PROBLEM DESCRIPTION:
Reproduce the data word for word, from its first line down through the line containing "производствах, хотя спрос в", with both ends included.

Text extractions by page
**********
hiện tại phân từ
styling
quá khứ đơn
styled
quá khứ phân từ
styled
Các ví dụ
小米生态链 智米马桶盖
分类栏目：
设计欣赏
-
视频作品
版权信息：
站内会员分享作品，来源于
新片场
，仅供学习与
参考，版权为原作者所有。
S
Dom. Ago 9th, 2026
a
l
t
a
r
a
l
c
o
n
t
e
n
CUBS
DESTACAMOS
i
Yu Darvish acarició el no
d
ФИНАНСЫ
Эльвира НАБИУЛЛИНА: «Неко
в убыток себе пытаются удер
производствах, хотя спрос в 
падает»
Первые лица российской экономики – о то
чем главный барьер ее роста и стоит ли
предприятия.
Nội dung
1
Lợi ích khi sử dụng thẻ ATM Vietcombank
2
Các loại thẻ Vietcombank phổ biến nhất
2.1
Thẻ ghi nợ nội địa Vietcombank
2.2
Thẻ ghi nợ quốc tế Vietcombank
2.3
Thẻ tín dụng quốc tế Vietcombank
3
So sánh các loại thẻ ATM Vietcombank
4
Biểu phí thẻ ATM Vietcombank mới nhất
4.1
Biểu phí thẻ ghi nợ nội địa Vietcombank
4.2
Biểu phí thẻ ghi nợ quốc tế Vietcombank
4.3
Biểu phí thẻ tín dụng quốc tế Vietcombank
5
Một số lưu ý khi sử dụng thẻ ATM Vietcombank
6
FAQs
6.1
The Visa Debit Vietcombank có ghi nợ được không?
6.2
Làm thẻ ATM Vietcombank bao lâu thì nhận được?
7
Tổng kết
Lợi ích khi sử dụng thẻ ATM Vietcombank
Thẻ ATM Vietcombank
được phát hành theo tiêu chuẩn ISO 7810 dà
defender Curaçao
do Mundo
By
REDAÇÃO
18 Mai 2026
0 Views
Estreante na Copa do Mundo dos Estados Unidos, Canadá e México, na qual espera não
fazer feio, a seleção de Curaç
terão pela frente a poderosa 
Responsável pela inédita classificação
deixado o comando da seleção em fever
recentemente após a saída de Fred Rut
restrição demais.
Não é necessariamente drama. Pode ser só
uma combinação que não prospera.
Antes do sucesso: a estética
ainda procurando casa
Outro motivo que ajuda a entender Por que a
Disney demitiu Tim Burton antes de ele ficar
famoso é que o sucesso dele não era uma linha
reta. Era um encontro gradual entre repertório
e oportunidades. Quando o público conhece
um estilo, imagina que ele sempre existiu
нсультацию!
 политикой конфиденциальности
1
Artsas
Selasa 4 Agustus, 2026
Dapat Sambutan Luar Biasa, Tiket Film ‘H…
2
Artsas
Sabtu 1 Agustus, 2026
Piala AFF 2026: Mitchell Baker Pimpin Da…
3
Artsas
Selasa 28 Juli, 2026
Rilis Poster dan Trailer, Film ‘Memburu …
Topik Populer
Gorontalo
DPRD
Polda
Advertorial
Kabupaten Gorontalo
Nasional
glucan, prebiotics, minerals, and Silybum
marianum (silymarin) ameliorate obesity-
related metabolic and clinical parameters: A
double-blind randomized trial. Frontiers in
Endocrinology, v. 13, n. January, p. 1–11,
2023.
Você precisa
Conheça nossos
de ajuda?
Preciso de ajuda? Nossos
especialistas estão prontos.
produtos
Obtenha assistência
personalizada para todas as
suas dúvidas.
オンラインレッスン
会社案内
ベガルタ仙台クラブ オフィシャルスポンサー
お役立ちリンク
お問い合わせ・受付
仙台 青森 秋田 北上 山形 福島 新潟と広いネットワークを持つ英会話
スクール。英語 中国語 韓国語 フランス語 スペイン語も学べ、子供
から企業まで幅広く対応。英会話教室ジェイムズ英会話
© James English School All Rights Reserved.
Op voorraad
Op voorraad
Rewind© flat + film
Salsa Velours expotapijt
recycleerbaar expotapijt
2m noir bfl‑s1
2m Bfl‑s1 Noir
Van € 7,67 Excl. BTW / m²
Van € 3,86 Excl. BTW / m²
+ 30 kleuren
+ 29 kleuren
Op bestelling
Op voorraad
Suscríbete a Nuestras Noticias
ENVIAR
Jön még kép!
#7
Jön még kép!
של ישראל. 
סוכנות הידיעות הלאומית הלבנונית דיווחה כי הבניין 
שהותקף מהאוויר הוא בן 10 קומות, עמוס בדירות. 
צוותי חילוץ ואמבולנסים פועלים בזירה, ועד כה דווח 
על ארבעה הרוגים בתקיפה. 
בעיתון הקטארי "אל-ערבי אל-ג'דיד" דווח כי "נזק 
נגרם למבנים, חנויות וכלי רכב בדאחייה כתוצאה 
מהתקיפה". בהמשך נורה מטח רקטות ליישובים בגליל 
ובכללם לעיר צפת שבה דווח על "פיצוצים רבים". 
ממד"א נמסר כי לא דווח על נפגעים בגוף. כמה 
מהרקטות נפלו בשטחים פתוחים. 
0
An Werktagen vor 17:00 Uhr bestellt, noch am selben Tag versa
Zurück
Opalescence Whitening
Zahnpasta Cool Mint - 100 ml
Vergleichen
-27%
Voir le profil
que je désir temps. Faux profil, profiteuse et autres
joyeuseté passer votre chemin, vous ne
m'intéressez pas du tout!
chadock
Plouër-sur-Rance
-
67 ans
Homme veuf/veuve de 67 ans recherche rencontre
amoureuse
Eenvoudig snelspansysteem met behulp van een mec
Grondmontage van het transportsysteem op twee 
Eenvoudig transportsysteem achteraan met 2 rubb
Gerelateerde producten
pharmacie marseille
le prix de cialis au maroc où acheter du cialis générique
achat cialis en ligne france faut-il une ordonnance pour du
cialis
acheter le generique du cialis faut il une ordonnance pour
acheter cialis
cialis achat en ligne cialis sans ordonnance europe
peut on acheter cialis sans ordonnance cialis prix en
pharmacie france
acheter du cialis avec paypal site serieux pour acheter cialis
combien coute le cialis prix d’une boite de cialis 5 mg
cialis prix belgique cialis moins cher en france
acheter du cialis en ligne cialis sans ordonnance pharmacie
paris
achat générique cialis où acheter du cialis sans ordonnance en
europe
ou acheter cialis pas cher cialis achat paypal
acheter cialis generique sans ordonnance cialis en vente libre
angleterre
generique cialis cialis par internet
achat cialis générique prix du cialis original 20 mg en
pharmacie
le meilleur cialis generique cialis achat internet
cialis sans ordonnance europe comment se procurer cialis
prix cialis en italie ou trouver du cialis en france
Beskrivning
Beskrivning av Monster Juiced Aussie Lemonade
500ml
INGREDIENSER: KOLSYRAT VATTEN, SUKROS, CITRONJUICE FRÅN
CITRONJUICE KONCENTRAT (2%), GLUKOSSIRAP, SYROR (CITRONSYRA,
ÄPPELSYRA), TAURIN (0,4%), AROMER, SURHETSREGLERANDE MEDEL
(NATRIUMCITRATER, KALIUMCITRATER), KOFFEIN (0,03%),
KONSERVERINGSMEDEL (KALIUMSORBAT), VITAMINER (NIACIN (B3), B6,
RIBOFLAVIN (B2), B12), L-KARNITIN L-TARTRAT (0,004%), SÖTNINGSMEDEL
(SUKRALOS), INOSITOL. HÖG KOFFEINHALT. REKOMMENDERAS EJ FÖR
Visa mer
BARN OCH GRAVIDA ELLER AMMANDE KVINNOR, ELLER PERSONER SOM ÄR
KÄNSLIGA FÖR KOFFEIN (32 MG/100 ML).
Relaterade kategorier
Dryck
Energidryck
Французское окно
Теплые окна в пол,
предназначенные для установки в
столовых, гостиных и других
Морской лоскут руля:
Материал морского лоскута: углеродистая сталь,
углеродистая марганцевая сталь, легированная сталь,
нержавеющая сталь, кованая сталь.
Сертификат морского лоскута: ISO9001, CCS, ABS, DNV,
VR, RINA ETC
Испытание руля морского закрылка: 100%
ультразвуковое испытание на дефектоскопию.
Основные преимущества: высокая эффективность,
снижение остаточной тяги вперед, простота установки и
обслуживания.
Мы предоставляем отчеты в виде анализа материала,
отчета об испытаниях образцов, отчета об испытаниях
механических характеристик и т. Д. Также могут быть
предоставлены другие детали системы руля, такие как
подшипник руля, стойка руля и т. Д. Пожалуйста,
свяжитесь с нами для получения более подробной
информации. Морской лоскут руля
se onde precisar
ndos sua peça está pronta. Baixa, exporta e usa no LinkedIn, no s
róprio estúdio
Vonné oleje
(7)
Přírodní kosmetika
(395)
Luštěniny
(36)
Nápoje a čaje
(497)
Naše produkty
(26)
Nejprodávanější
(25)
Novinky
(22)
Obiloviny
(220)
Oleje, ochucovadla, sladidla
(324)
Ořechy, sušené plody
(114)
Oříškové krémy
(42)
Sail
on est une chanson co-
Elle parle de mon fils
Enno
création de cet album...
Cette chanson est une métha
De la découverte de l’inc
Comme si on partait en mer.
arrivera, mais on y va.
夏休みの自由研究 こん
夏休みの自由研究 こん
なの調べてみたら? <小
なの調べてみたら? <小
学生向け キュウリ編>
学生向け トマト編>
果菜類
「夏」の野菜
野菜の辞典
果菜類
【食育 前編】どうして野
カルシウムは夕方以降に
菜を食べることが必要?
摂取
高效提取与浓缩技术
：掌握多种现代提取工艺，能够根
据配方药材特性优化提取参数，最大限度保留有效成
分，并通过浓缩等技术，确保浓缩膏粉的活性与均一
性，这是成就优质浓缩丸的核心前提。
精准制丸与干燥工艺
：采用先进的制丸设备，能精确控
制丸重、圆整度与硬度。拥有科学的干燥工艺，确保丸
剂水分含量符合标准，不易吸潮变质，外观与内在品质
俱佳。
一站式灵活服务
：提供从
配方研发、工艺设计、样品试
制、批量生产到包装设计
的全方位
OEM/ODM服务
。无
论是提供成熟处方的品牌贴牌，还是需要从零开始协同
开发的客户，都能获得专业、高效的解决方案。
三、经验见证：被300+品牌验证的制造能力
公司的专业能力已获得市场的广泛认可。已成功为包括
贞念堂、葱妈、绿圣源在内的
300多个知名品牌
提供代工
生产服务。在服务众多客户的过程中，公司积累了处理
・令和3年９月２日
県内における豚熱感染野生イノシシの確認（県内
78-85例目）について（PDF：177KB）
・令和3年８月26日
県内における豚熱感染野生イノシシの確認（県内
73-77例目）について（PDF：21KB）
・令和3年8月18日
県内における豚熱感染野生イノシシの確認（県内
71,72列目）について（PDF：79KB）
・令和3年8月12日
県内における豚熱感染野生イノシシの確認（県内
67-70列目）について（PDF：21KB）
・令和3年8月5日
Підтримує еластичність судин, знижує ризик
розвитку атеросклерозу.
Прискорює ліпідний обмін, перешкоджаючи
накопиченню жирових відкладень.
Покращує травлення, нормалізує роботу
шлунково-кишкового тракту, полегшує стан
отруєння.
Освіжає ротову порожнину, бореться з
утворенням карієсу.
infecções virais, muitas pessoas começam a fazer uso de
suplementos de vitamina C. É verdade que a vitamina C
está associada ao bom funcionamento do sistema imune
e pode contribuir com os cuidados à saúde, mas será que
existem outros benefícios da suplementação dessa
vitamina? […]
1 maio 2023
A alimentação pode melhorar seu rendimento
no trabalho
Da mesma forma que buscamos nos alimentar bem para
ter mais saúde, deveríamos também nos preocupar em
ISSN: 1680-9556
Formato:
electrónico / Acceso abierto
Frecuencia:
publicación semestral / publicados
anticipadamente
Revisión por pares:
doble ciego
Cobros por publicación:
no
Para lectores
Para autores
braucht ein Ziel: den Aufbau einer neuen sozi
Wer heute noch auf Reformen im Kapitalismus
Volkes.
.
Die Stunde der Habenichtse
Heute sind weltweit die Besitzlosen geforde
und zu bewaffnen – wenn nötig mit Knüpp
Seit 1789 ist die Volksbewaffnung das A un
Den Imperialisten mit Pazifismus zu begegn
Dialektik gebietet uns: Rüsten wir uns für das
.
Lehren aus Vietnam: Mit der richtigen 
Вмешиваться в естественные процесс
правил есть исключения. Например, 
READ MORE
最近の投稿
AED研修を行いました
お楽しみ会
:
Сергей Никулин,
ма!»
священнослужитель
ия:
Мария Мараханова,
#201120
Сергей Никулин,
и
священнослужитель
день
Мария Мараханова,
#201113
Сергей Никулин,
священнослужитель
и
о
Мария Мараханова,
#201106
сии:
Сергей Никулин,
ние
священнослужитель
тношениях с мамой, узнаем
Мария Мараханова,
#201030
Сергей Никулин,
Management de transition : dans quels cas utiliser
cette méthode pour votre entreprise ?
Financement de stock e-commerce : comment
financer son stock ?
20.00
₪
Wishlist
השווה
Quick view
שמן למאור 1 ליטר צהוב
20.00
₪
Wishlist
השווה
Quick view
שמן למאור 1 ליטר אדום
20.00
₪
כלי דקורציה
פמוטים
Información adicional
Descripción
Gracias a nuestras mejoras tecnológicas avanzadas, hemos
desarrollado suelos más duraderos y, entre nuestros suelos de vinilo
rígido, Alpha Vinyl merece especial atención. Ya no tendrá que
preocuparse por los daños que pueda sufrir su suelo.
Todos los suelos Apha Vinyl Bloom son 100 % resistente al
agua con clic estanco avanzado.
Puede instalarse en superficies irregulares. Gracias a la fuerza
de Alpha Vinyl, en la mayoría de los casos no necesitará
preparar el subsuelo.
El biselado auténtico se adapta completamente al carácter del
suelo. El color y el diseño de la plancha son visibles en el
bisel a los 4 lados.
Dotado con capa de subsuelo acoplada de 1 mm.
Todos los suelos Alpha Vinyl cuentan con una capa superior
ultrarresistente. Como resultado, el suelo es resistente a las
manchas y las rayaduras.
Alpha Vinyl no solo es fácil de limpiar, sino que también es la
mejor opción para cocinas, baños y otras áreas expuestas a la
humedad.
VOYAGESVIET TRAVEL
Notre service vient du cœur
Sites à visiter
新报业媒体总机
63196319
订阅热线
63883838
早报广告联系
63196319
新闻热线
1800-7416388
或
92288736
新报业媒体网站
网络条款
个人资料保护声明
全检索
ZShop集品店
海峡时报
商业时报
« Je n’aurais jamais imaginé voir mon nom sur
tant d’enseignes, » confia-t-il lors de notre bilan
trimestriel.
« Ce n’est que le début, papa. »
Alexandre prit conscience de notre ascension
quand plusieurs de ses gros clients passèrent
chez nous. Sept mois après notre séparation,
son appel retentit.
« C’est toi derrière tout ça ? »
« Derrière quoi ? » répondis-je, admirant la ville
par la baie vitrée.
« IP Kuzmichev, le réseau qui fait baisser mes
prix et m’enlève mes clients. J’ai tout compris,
**********
RESPONSE AREA:
hiện tại phân từ
styling
quá khứ đơn
styled
quá khứ phân từ
styled
Các ví dụ
小米生态链 智米马桶盖
分类栏目：
设计欣赏
-
视频作品
版权信息：
站内会员分享作品，来源于
新片场
，仅供学习与
参考，版权为原作者所有。
S
Dom. Ago 9th, 2026
a
l
t
a
r
a
l
c
o
n
t
e
n
CUBS
DESTACAMOS
i
Yu Darvish acarició el no
d
ФИНАНСЫ
Эльвира НАБИУЛЛИНА: «Неко
в убыток себе пытаются удер
производствах, хотя спрос в 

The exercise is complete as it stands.